Did you hear about the man who drowned in a bowl of muesli? He got pulled under by a very strong currant. It’s the way I tell’em. Actually it’s not. What decides whether or not you think that’s funny is, apparently, who you think I am. Suppose I’m Frank Skinner in disguise; then your laffometer will be predisposed to rise. But if a ‘non-humourous’ celebrity lies behind my byline – Peter Andre, say – watch the fickle finger flicker downward.


We can thank the annual conference of the British Psychological Society for this insight, along with the fact that seeing a No Smoking sign makes smokers crave a ciggie or that drinking hot chocolate will make you do maths quicker and more accurately. There’s nothing like a bit of psychology to tell you something otiose or restate the bleeding obvious.

Still psychology has uncovered the world’s funniest joke. Dr Richard Wiseman, of the University of Hertfordshire, got three million hits and his LaughLab website crashed when he asked the world to vote. Here it is, though don’t get too excited:

“Two hunters are out in the woods when one of them collapses. He doesn’t seem to be breathing and his eyes are glazed. The other guy whips out his phone and calls the emergency services. He gasps: ‘My friend is dead! What can I do?’ The operator says: ‘Calm down, I can help. First, let’s make sure he’s dead.’ There is a silence, then a shot is heard. Back on the phone, the guy says: ‘OK, now what?’ ”
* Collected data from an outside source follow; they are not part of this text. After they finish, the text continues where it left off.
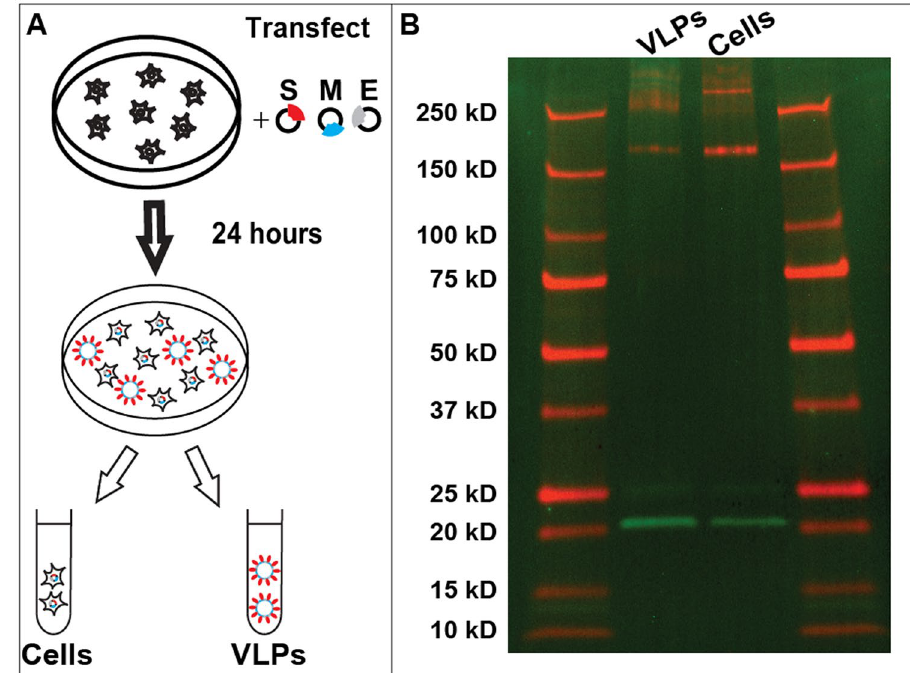
Figure 1. VLP expression and characterization using western blots. ( A ) Schematic representation of transfection and VLP harvest. ( B ) Western blot analysis of cells as well as VLPs separated as explained in methods. The gel was performed simultaneously, scanned at 700 nm and 800 nm, then superimposed using ImageJ (NIH) color merge for greater clarity, followed by cropping and minimal contrast enhancement. S protein (red) and M protein (green) are seen in two middle lanes. S protein tends to aggregate at very high concentrations (Fig. S2) resulting in smeared signal above 250 kD. S protein cleavage product is seen at 75 kD however the band is better visible when imaging channels are shown separately (Fig. S6). Protein size standards are described in “Methods” and are seen in leftmost and rightmost lanes. All size standard bands are also annotated on the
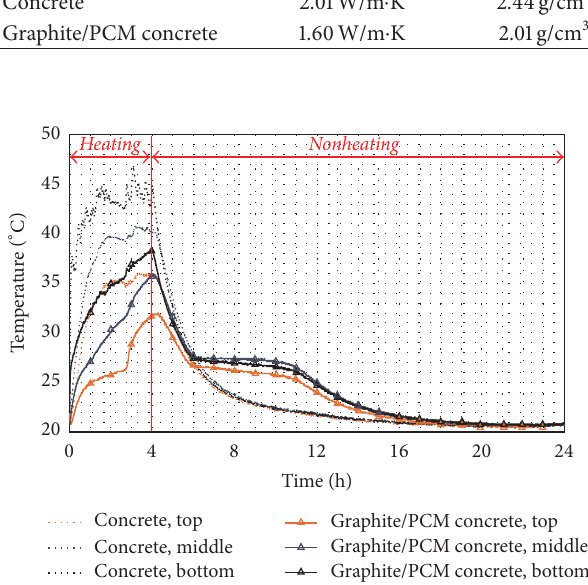
Figure 2: Experiment result of the surface and internal tempera- tures.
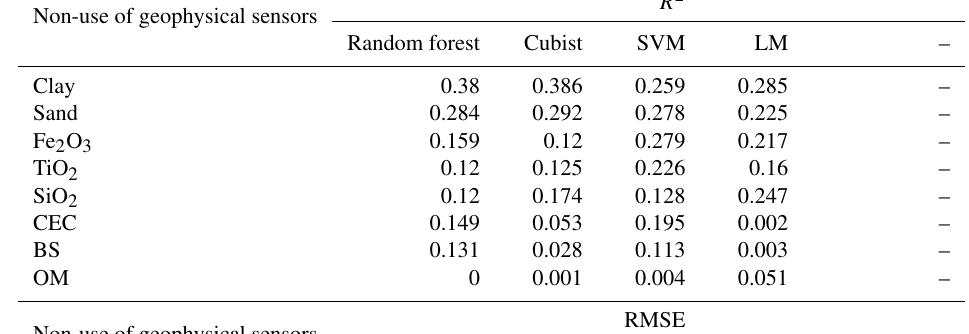
Table 2. Model performance for non-use geophysical sensors, for all soil attributes, based on R 2 , RMSE, MAE, and NULL_RMSE. Non-use of geophysical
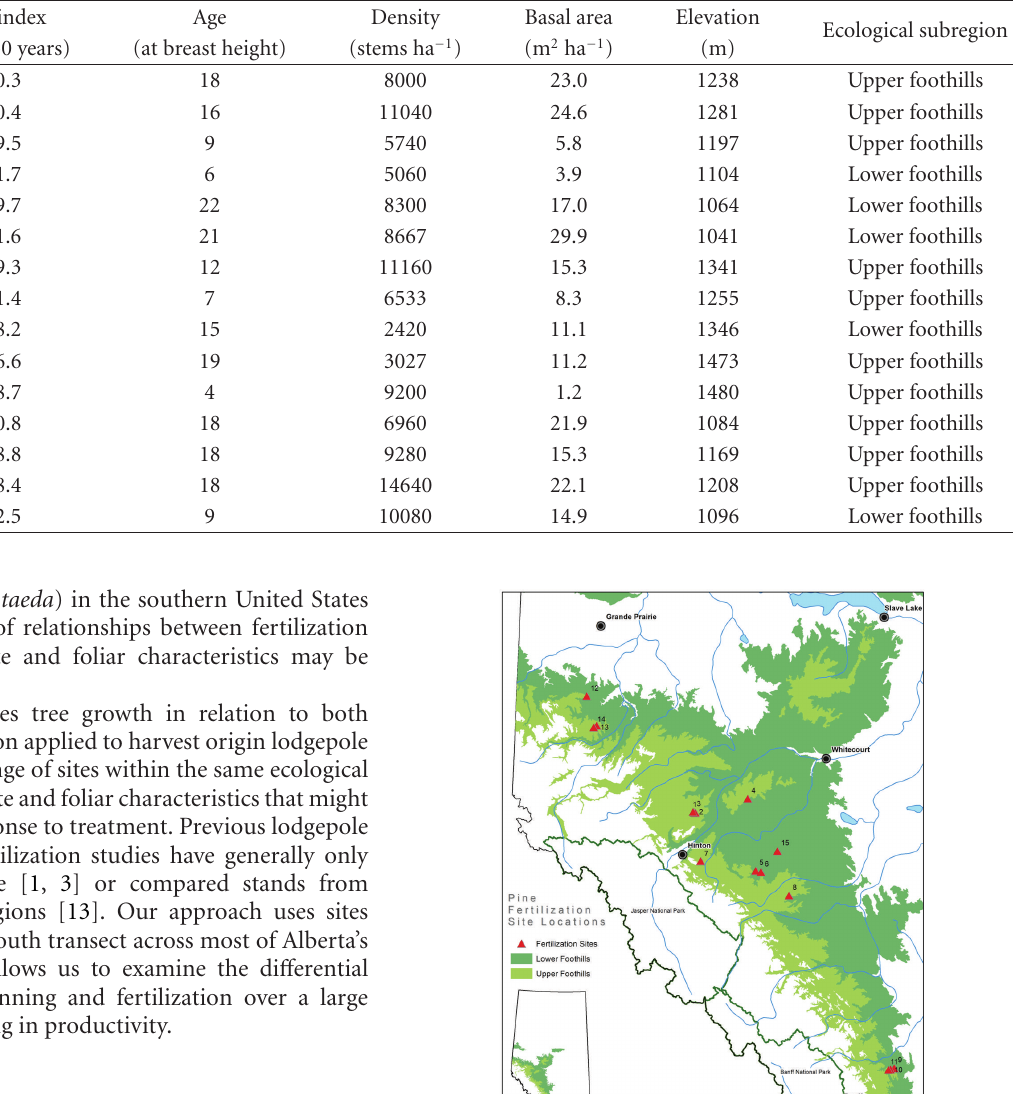
Table 1: Site properties for each of the 15 stands.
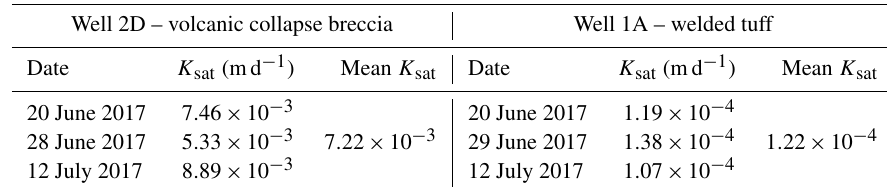
Table 1. Estimated saturated hydraulic conductivity in meters per day for three sampling events from wells 2D and 1A and their mean. Estimates were made by curve fitting 15min VWP data with the KGS model in AQTESOLV.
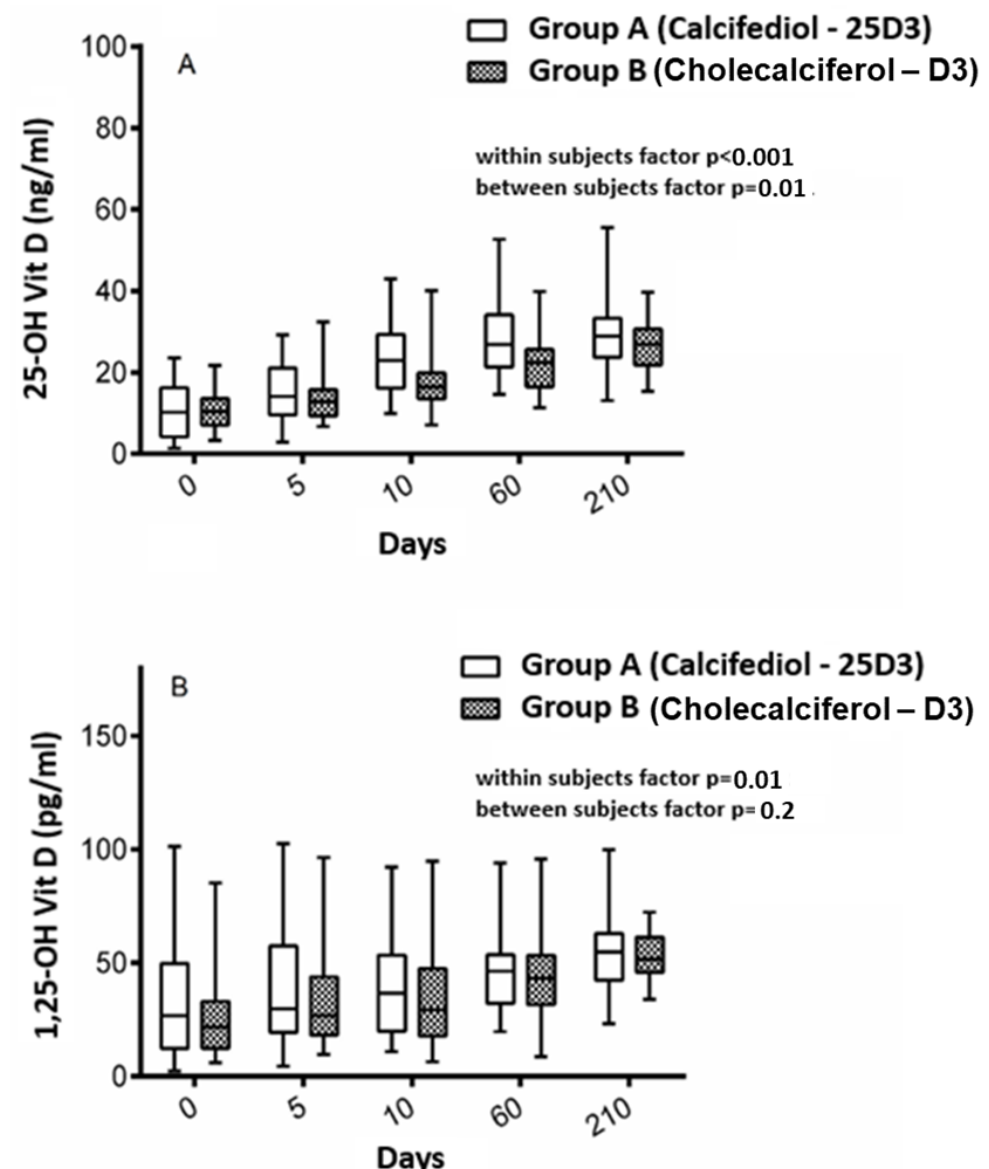
Figure 1. Serum levels of the metabolites of vitamin D over time among participants grouped according to the type of intervention. Panel A shows the serum levels of 25(OH)D over time among participants belonging to group A, those receiving calcifediol, and group B, those receiving cholecalciferol. Panel B shows the serum levels of 1-25(OH)D over time among participants belonging to group A, those receiving calcifediol, and group B, those receiving cholecalciferol.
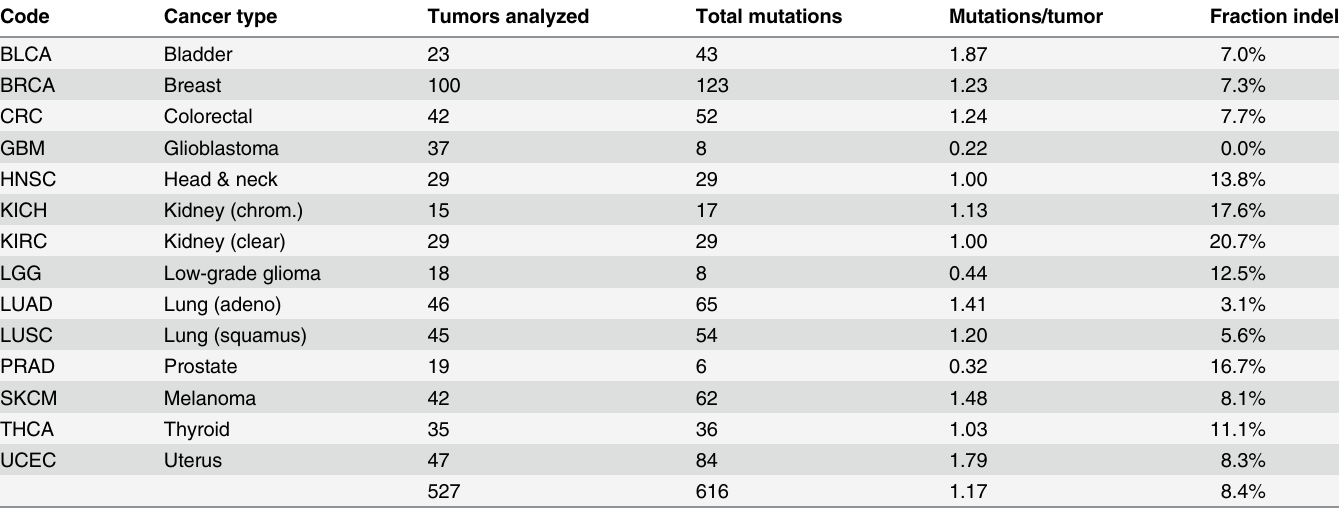
Table 1. Overview of included tumors and detected somatic mtDNA mutations.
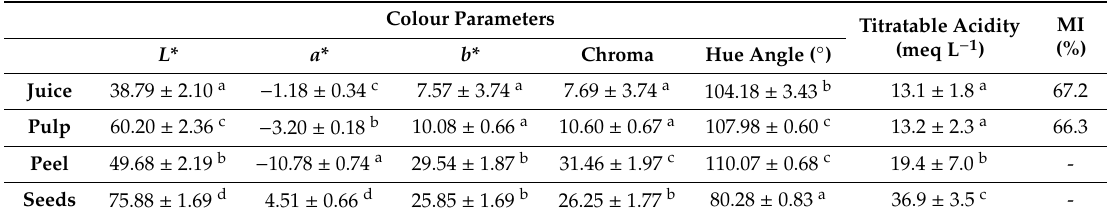
Table 1. Colour parameters, titratable acidity and maturity index (MI) of edible and non-edible melon parts. Results are displayed as mean ± margin of 95% confidence interval †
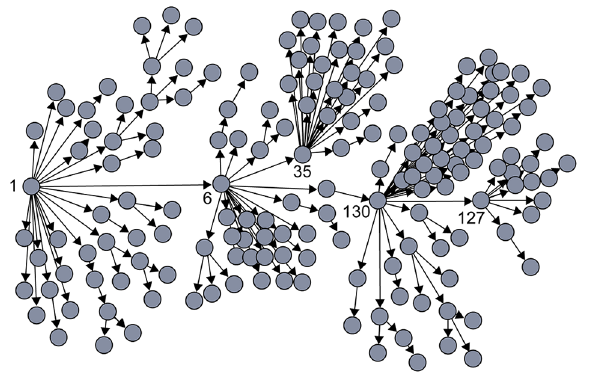
Figure 1. Contact tracing of SARS in Singapore showed that most people (gray circles) transmitted the virus to very few others, while a few individuals acted as ‘‘super- spreaders,’’ infecting many more people than average. Patient numbers corresponding to those individuals who were identified as superspreaders are shown. All cases trace back to patient 1 [18]. cell-to-cell transfer of HIV infection in the genital mucosa.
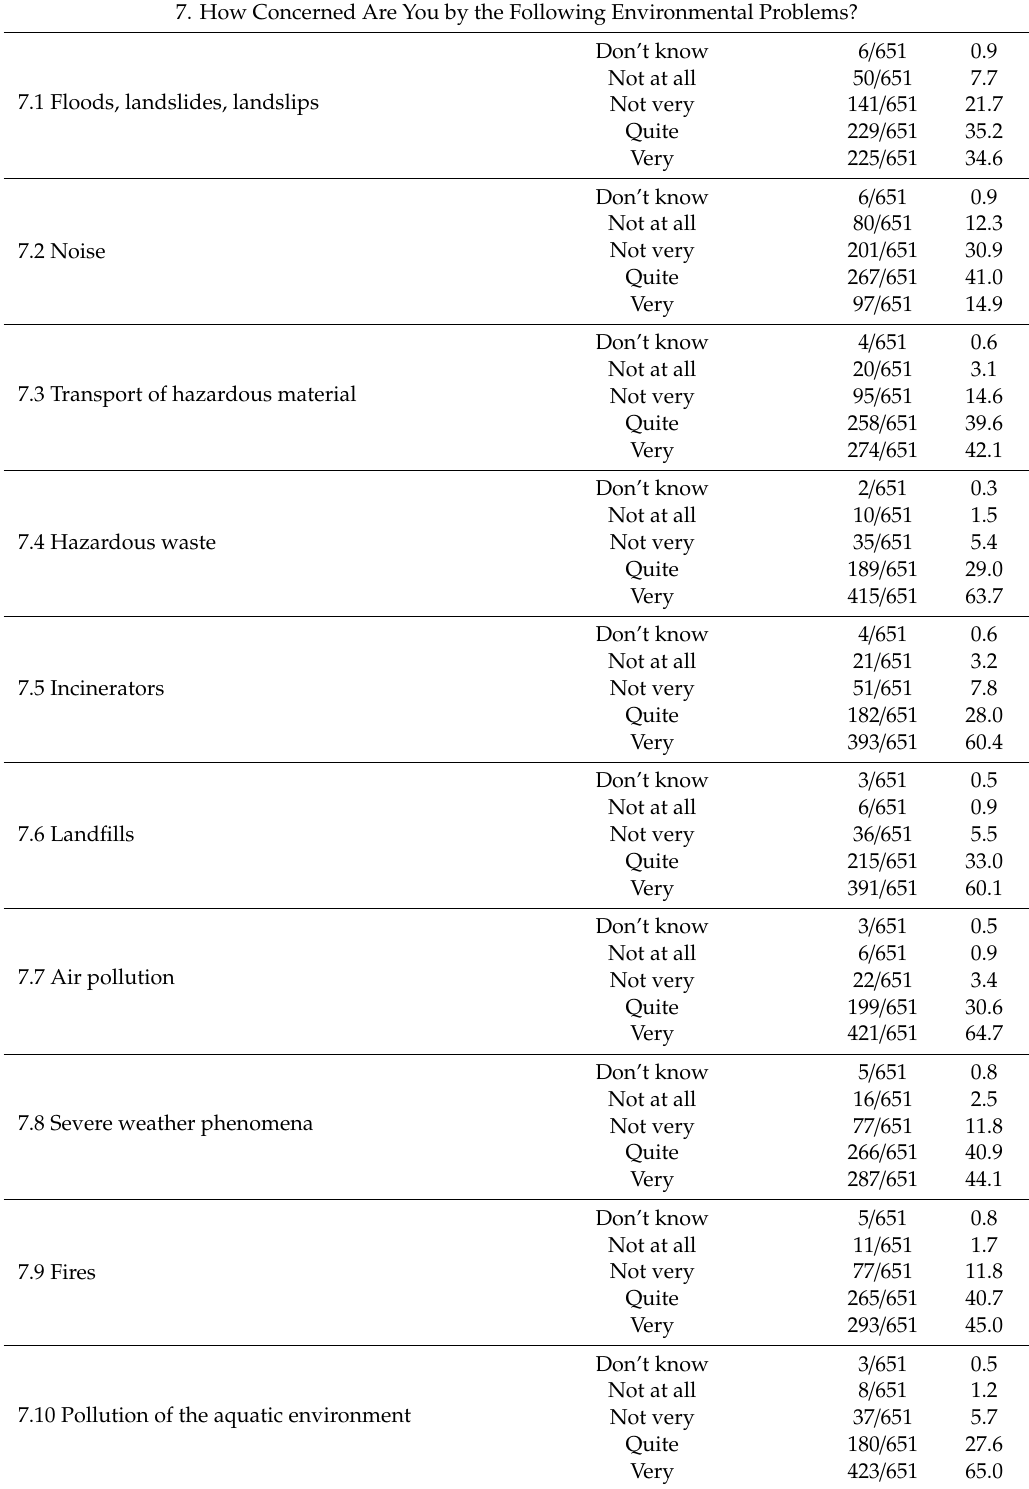
Table 4. Questionnaire items and sub-items and descriptive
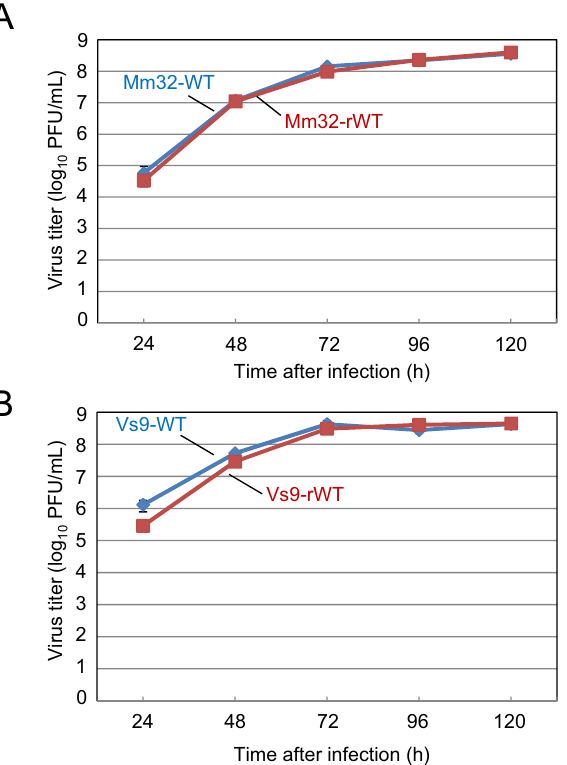
Figure 2. Growth kinetics of the wild-type (WT) and recombinant wild-type (rWT) viruses. MDCK cells were infected with ( A ) Mm32-WT or Mm32-rWT and ( B ) Vs9-WT or Vs9-rWT at an MOI of 0.01. The culture supernatants were collected at the indicated time points, and the viral titers were determined using plaque assays. The results are reported as the mean titers with standard errors of the mean for three independent experiments. The mixed ANOVA indicated no significance of the differences between growth kinetics of ( A ) Mm32-WT dataset vs. rWT (p = 0.814) and ( B ) Vs9-WT vs. rWT (p =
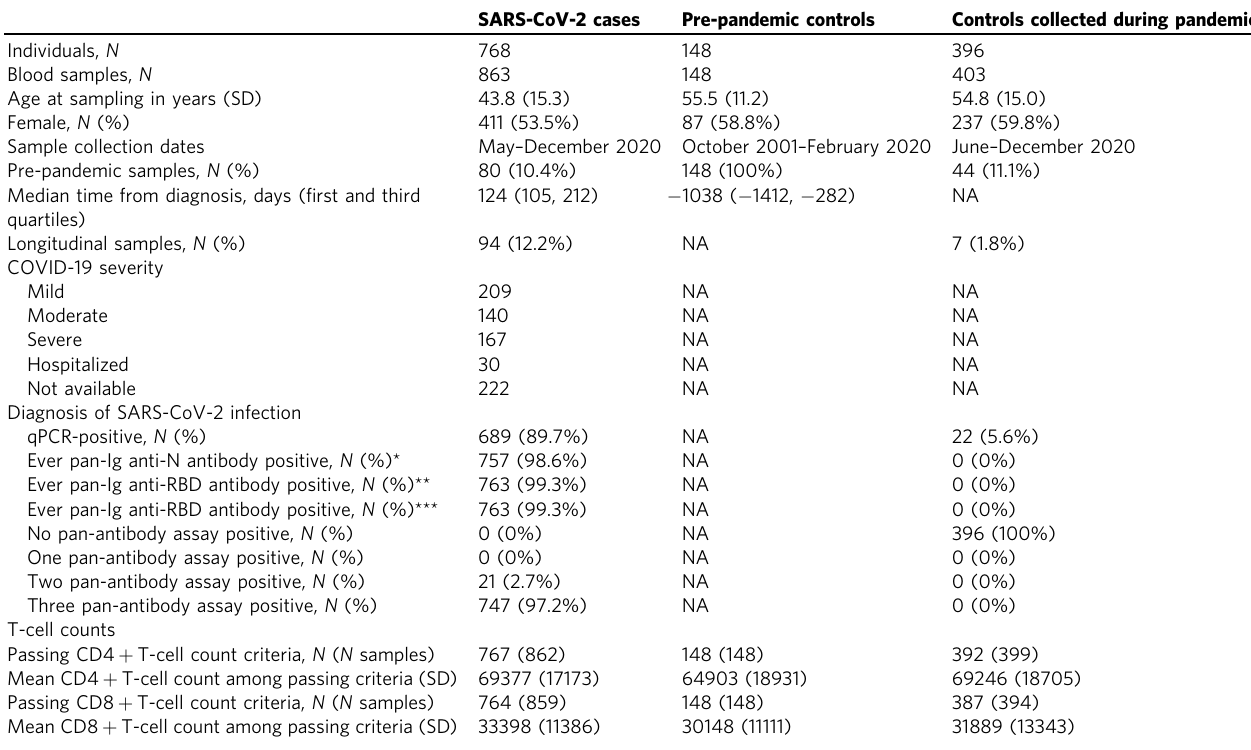
Table 1 Characteristics of persons contributing blood samples for the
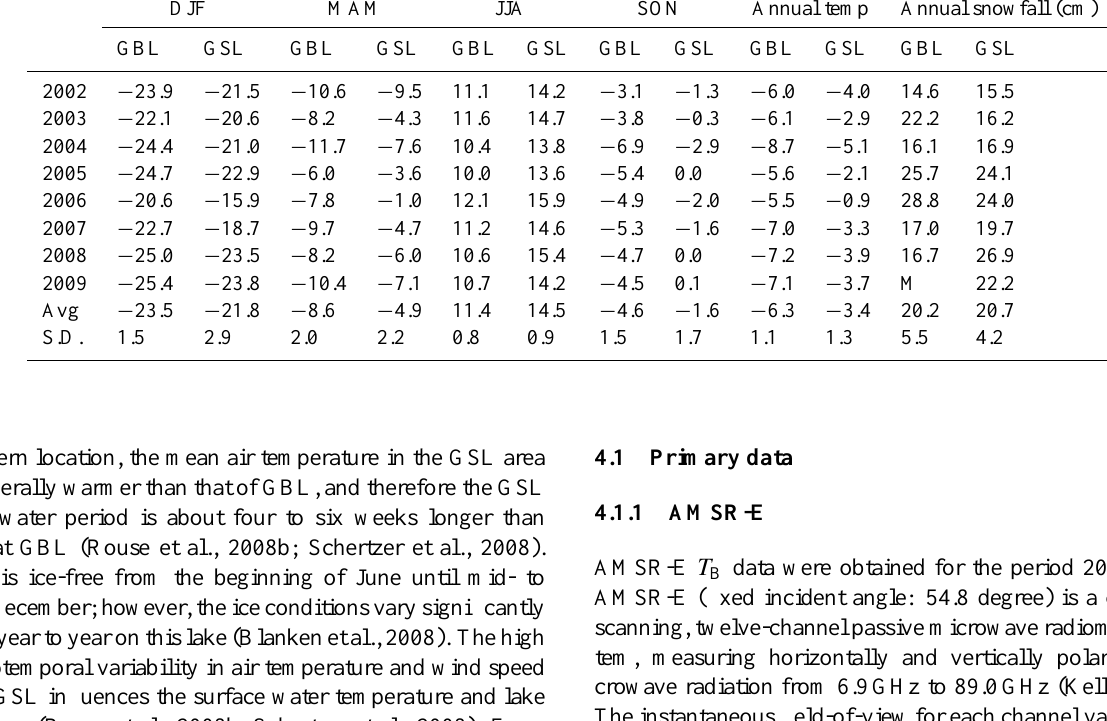
Annual snowfall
That gag, which was submitted by a 31-year-old psychiatrist Gurpal Gosall, from Manchester, had universal appeal across countries, ages and gender. Apparently it contains the three key elements of a good joke: incongruity, the relief of anxiety and making the teller feel superior.


Different cultures have different emphases though. Brits like wordplay. Patient: ‘Doctor, I’ve got a strawberry stuck up my bum.’ Doctor: ‘I’ve got some cream for that!’  Whereas the French, Danes and Belgians all preferred something more surreal:

“An Alsatian went to a telegram office, took out a blank form and wrote: ‘Woof. Woof. Woof. Woof. Woof. Woof. Woof. Woof. Woof.’ The clerk examined the paper and politely told the dog: ‘There are only nine words here. You could send another Woof for the same price’. ‘But,” the dog replied, ‘that would make no sense at all.’


The Yanks, unsurprisingly, go in for superiority. “Texan: ‘Where are you from?’ Harvard graduate: ‘I come from a place where we do not end our sentences with prepositions.’ Texan: ‘OK, where are you from, Jackass?’.”


The four commonest joke themes are a clever-dick getting his comeuppance, husbands and wives not being loving, doctors being insensitive about imminent death and God making a mistake. Patterns of three are common, with two straight-man examples and a third one to shatter expectations as in: My favourite books are Moby-Dick, Great Expectations, and Rock Hard Abs in 30 days.


But there are some objective factors. Interdisciplinary brain scientists have shown that the prefrontal cortex and the mesolimbic reward centre find ducks funnier than other animals when they are substituted in gags. Computer analysis suggests that jokes containing 103 words are especially rib-tickling. And the Germans – a nation not renowned for their sense of humour – found just about everything on the LaughLab website funny.


The English, Scots, Welsh and Irish voted this best: “A woman gets on a bus with her baby. The bus driver says: ‘That’s the ugliest baby that I’ve ever seen!’ The woman goes to the back of the bus and sits down, fuming. She says to a man next to her: ‘The driver just insulted me!’ The man says: ‘You go right back and tell him off – go ahead, I’ll hold your monkey for you’.”  The truth, in the UK at any rate, is cruel.


So did you guess? What’s pink and fluffy? Pink fluff.  See it was Peter Andre after all.